■ **HOW TO COMPLETE THIS TASK**: Exclude all pictures. Then restate, word for word, the entries from the first line through the line that contains "facilities serving students".

■ **RECORDED DATA**:
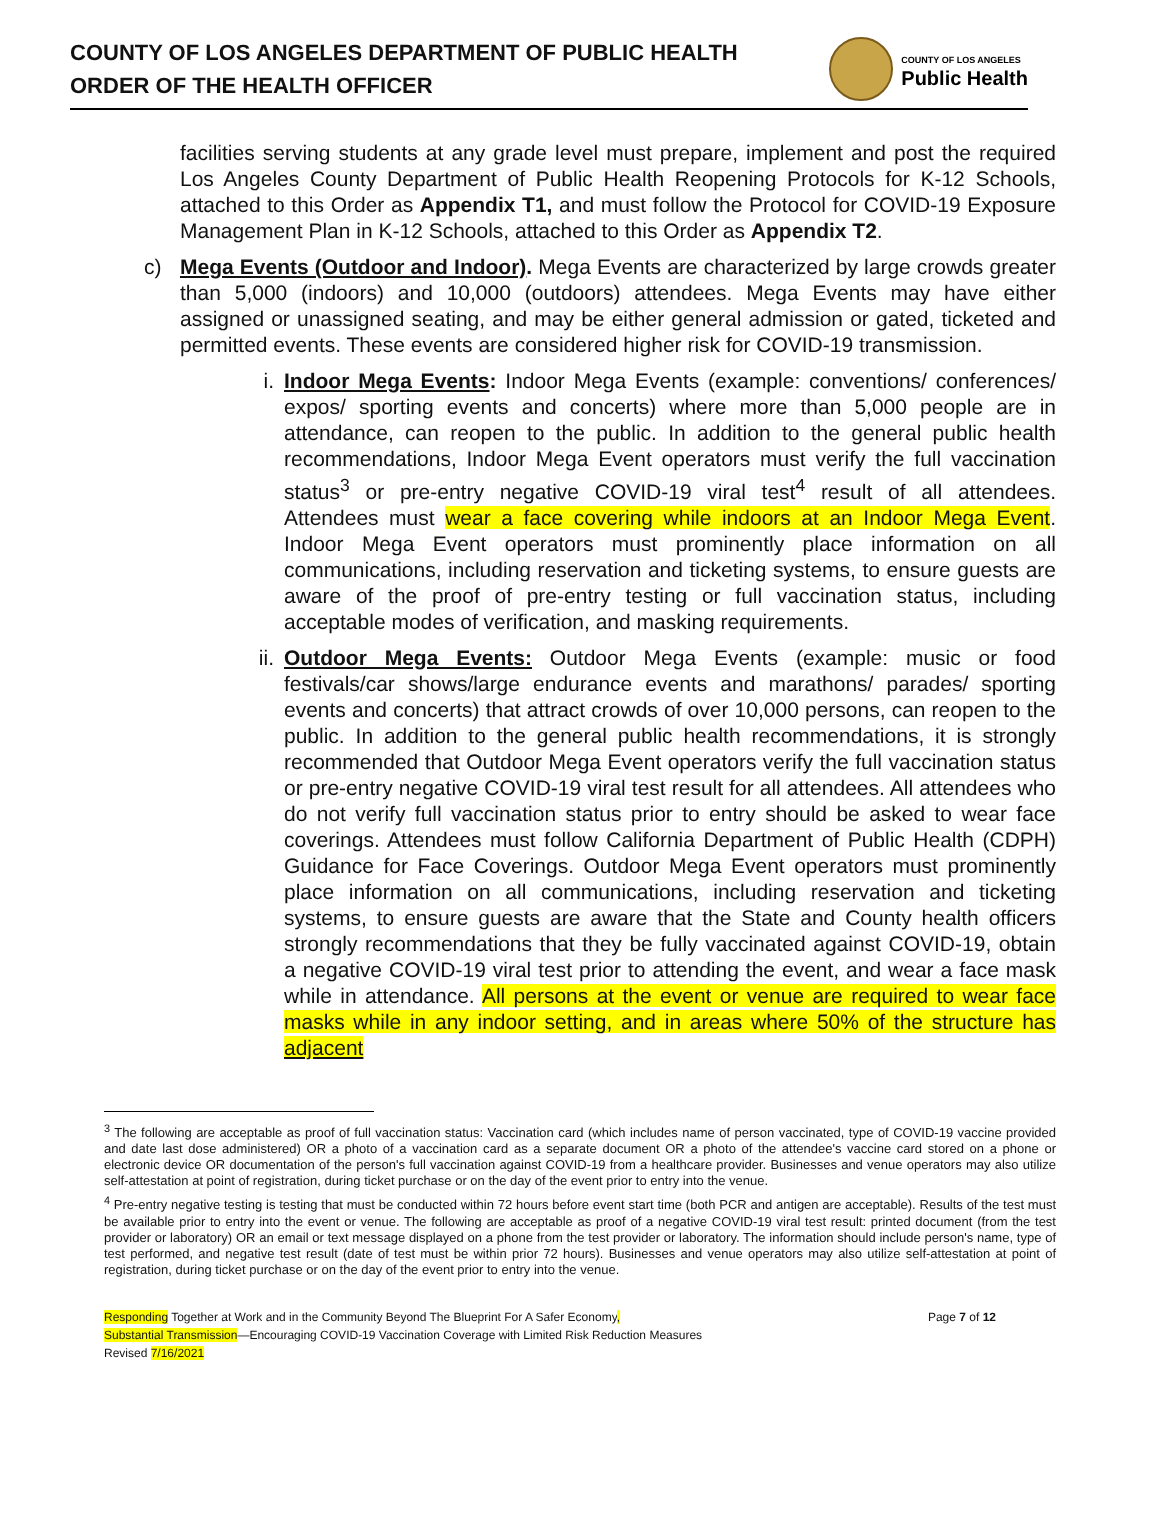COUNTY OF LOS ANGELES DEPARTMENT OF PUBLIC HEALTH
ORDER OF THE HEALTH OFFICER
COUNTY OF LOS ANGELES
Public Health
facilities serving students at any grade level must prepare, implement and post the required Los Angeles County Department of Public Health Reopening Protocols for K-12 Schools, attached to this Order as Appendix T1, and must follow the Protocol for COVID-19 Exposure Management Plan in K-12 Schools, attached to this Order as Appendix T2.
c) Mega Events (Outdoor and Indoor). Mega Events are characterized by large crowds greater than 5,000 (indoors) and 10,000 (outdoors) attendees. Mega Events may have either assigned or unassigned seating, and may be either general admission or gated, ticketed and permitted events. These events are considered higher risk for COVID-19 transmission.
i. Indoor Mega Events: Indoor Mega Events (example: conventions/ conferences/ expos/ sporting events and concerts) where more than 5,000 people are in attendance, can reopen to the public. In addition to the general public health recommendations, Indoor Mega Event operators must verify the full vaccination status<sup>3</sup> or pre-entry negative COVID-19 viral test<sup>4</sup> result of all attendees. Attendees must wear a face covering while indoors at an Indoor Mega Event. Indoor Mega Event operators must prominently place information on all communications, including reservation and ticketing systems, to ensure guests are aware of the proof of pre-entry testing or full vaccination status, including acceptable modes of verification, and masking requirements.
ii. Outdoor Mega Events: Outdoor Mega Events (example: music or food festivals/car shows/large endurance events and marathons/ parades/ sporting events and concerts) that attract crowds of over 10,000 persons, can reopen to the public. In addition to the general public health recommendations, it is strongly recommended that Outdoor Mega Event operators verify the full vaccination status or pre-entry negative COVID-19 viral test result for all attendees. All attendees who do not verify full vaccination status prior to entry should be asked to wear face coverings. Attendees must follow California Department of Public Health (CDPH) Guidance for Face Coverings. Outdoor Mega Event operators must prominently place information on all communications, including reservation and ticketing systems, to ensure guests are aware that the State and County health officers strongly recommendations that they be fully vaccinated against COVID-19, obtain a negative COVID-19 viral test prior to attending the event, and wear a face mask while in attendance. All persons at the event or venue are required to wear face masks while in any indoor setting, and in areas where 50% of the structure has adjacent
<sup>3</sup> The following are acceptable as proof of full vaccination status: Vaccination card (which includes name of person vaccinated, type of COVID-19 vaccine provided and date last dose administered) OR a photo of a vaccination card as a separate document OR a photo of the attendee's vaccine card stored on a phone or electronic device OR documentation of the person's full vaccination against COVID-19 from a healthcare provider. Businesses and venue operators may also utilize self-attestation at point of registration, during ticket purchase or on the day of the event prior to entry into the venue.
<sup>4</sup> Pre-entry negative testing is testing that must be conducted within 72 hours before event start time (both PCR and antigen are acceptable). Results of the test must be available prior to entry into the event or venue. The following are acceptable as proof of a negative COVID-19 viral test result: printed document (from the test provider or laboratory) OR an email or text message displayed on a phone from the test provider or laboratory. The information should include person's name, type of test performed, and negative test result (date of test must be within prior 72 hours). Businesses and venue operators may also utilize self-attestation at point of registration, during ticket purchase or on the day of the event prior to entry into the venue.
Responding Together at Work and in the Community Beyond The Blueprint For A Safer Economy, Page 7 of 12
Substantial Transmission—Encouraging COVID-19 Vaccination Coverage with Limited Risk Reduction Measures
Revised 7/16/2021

■ **ANSWER TO THE PROBLEM**:
COUNTY OF LOS ANGELES DEPARTMENT OF PUBLIC HEALTH
ORDER OF THE HEALTH OFFICER
COUNTY OF LOS ANGELES
Public Health
facilities serving students at any grade level must prepare, implement and post the required Los Angeles County Department of Public Health Reopening Protocols for K-12 Schools, attached to this Order as Appendix T1, and must follow the Protocol for COVID-19 Exposure Management Plan in K-12 Schools, attached to this Order as Appendix T2.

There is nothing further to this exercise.